[Records excerpted from a collection]

────

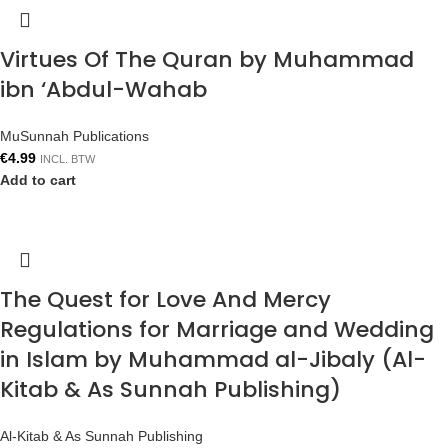
Virtues Of The Quran by Muhammad
ibn ‘Abdul-Wahab
MuSunnah Publications
€
4.99
INCL. BTW
Add to cart
The Quest for Love And Mercy
Regulations for Marriage and Wedding
in Islam by Muhammad al-Jibaly (Al-
Kitab & As Sunnah Publishing)
Al-Kitab & As Sunnah Publishing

────

Your goal:
Which of the lines above hold the string "Publishing"? Pick each of them out.

Solved exercise:
Kitab & As Sunnah Publishing)
Al-Kitab & As Sunnah Publishing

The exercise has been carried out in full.